Charles Schulz, Head of the Department of Psychiatry at the University of Minnesota Medical School, has a long-held interest in the early stages of schizophrenia, beginning with his work with imaging in adolescents with the illness. In this Webinar, Schulz will discuss a multimodal MRI sequence performed in a pilot study with the MIND Research Network to examine differences between first-episode patients and controls, as well as to patients who have had the illness for many years. His colleague, Michael O’Sullivan, will discuss the utility of family psychoeducation to help support parents whose son or daughter has come down with the illness. He will present information on the parents’ response to treatment.

At the conclusion of the Webinar, Schulz, Kane, and Cornblatt will briefly discuss organizations related to their work and the goals of their societies and meetings.
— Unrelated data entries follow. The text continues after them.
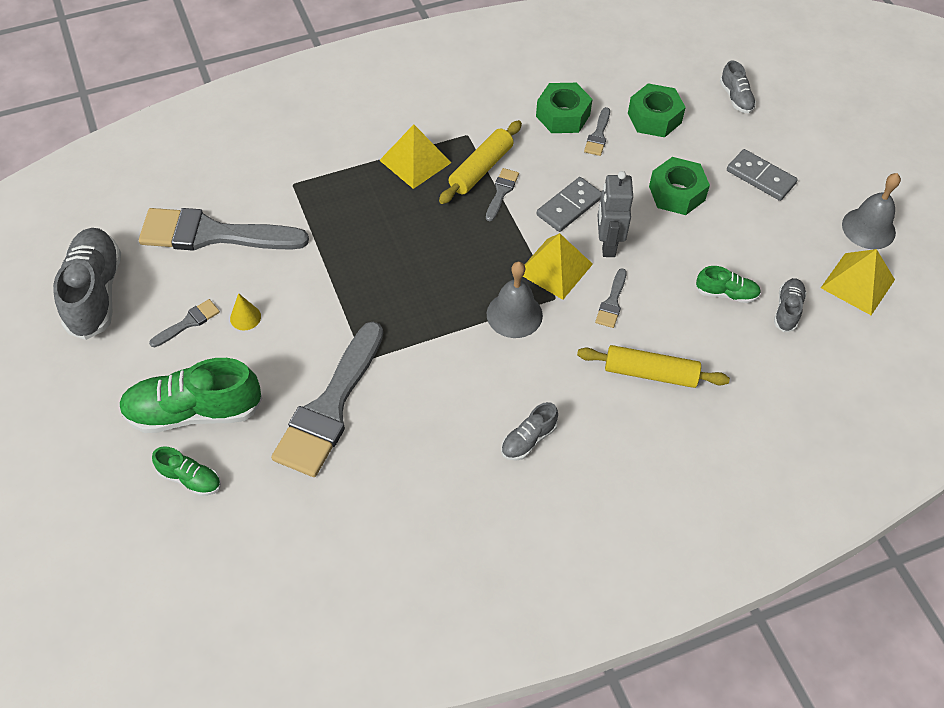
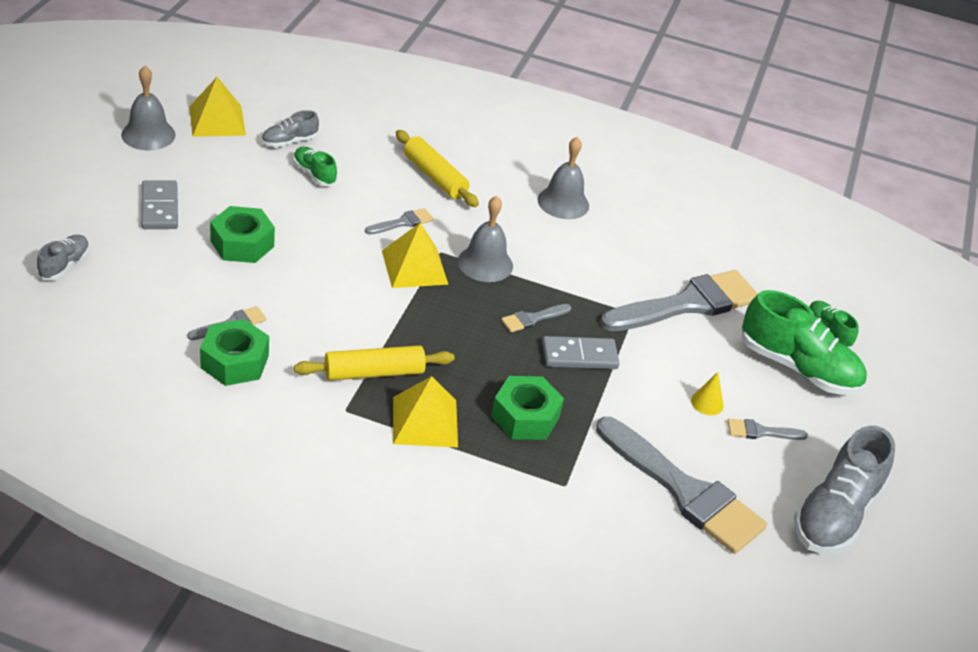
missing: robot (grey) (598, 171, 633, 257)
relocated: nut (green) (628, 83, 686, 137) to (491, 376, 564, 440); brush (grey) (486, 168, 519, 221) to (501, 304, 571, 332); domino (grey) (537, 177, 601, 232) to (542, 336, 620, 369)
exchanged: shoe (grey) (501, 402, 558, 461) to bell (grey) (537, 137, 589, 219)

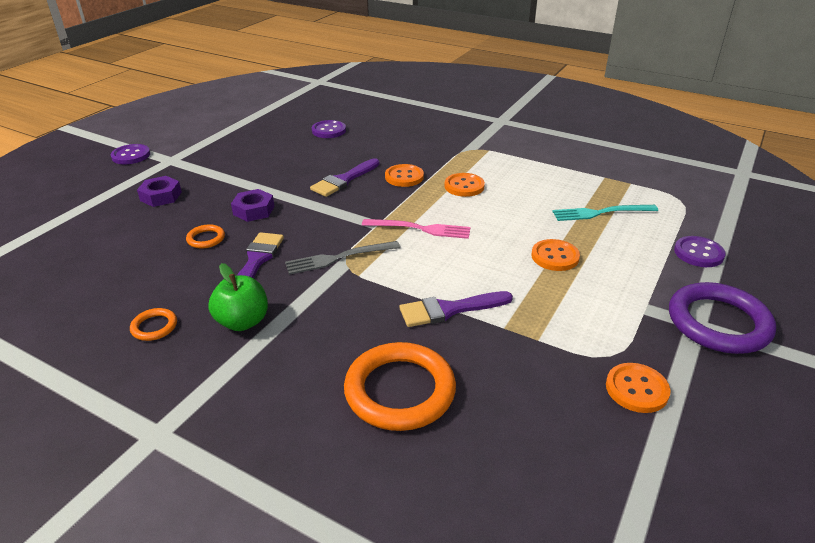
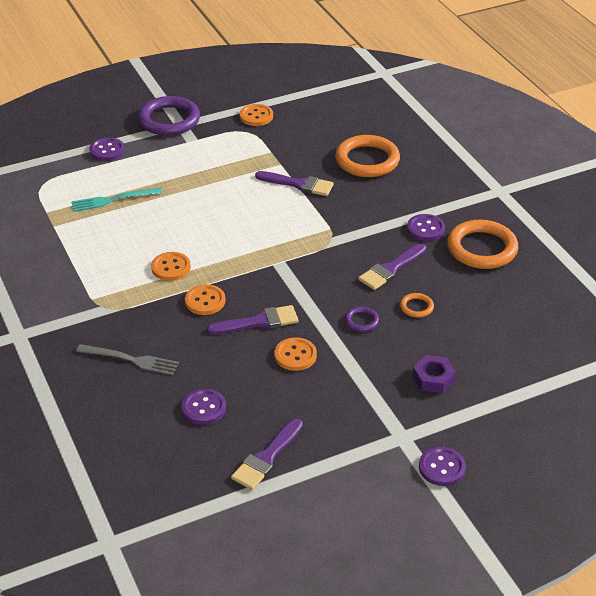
missing: fork (pink) (362, 219, 470, 239)
appeared: brush (purple) (231, 419, 303, 490)
relocated: fork (grey) (285, 241, 400, 275) to (76, 344, 179, 375); button (orange) (531, 239, 580, 271) to (275, 337, 317, 371)
exchanged: nut (purple) (231, 189, 274, 222) to ring (purple) (345, 307, 379, 332); apple (green) (208, 263, 268, 331) to button (purple) (407, 214, 445, 241)
spun: fork (turquoise) (552, 205, 658, 221) = (71, 187, 162, 212) 135 degrees clockwise
size: ring (orange) (130, 308, 177, 341) = (447, 220, 518, 269) x2.19

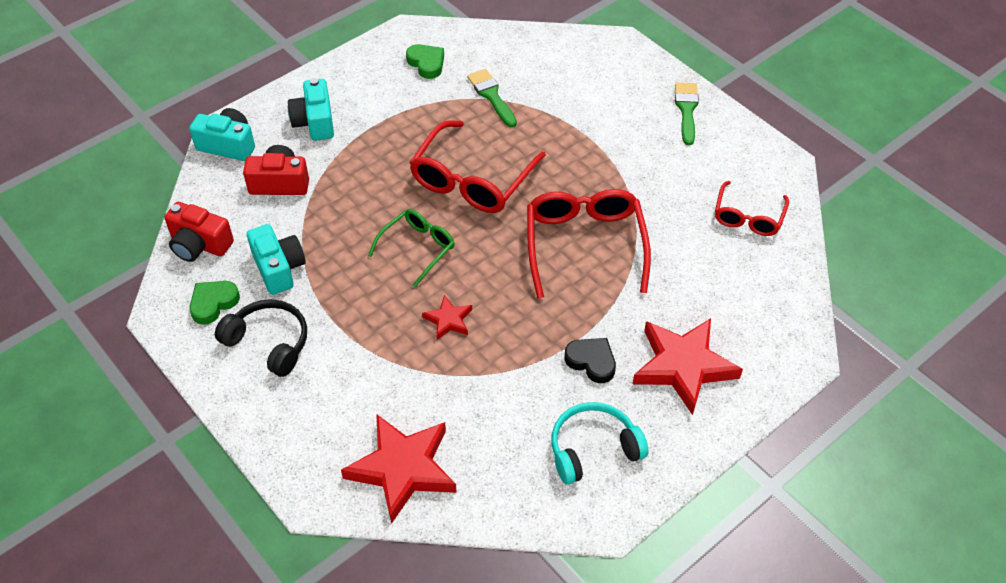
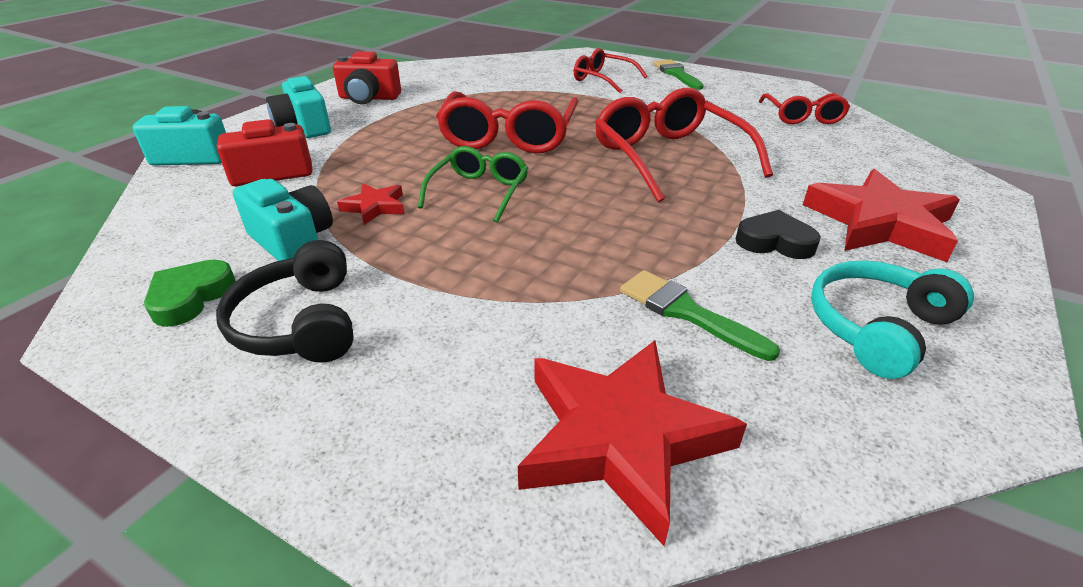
missing: heart (green) (406, 44, 444, 79)
appeared: glasses (red) (574, 48, 647, 93)
relocated: camera (red) (164, 202, 234, 262) to (333, 51, 401, 104); star (red) (422, 295, 472, 340) to (337, 183, 405, 225); brush (green) (467, 69, 517, 127) to (620, 270, 780, 361)
spun: headphones (black) (215, 299, 307, 377) = (216, 240, 354, 363) 120 degrees counterclockwise

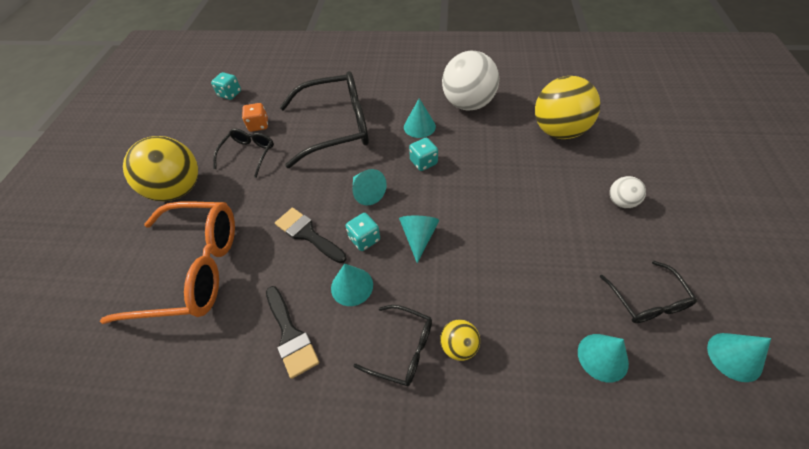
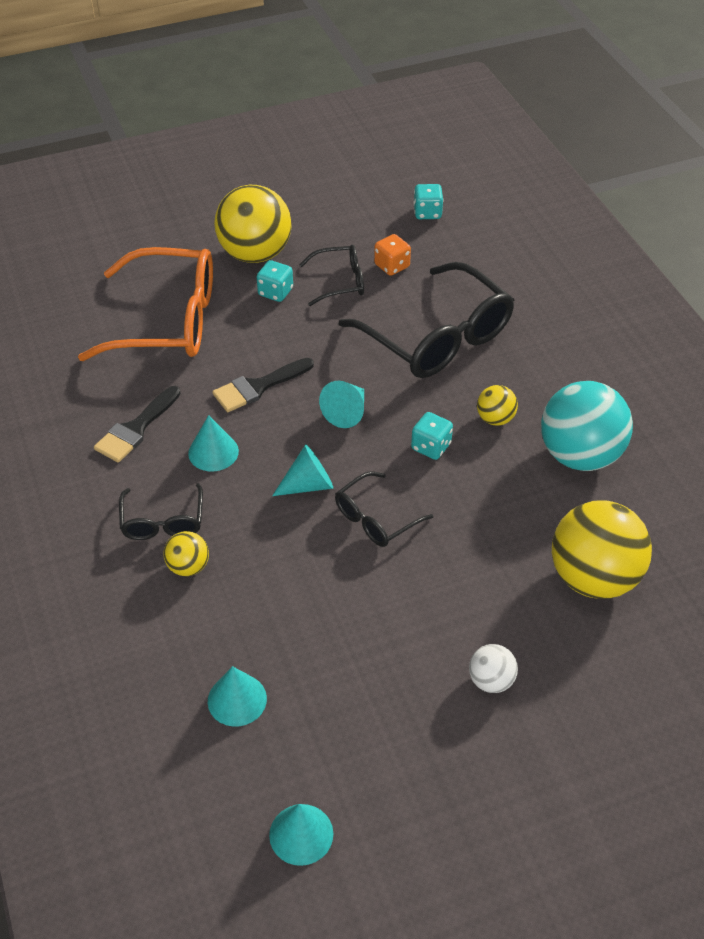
relocated: dice (turquoise) (346, 213, 380, 251) to (257, 260, 293, 302); glasses (black) (600, 261, 697, 323) to (335, 471, 433, 547)
exchanged: cone (turquoise) (404, 98, 436, 138) to ball (yellow) (477, 385, 518, 426)
colour: ball (white) (442, 51, 499, 111) to ball (turquoise) (541, 381, 633, 471)
spun: glasses (orange) (100, 202, 235, 324) = (78, 247, 213, 361) 60 degrees counterclockwise; brush (black) (275, 208, 347, 263) = (212, 358, 314, 412) 135 degrees counterclockwise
Comments on Online Discussion
Comment by:  L. Kola Oyewumi
Submitted 27 July 2010
Posted 28 July 2010

Thanks for this timely live discussion. Clinical care and research in the early phase of schizophrenia are interesting but challenging.

Many patients with a first episode of psychosis (FEP) present with an associated history of substance use/abuse, particularly marijuana, which has been linked with increased risk for schizophrenia. These patients and/or their caregivers are unable to date the onset of psychotic symptoms and the beginning of "excessive substance use" even after psychosis has cleared with treatment. This makes a clear diagnosis difficult at first presentation, despite the clinician's knowledge of the various criteria for drug-induced psychosis and schizophrenia.

The questions are:

1. After how long should you consider discontinuing antipsychotic treatment (APT), knowing that a diagnosis of schizophrenia may require longer-term or lifelong APT, whereas drug-induced psychosis, and brief reactive and schizophreniform psychoses may not.

Many patients with FEP ask the question: How long am I going to take this medication?

2. All patients with an FEP may not convert to schizophrenia, and a good number get better with initial APT. Most patients and caregivers request a trial discontinuation of APT when in remission, risking relapse and functional decline if the patient has schizophrenia.

If they insist on stopping APT, our current approach is to provide education for early detection of relapse and to encourage continued participation in our program. This helps us with prompt treatment of relapse. It also gives us the opportunity to study "time to relapse" (TTR), an area difficult to explore with formal research because of ethical implications.

Do you have other suggestions?

View all comments by L. Kola OyewumiComment by:  Don Linszen
Submitted 28 July 2010
Posted 28 July 2010

Is a first psychotic episode program a necessary condition to detect people at high risk of psychosis?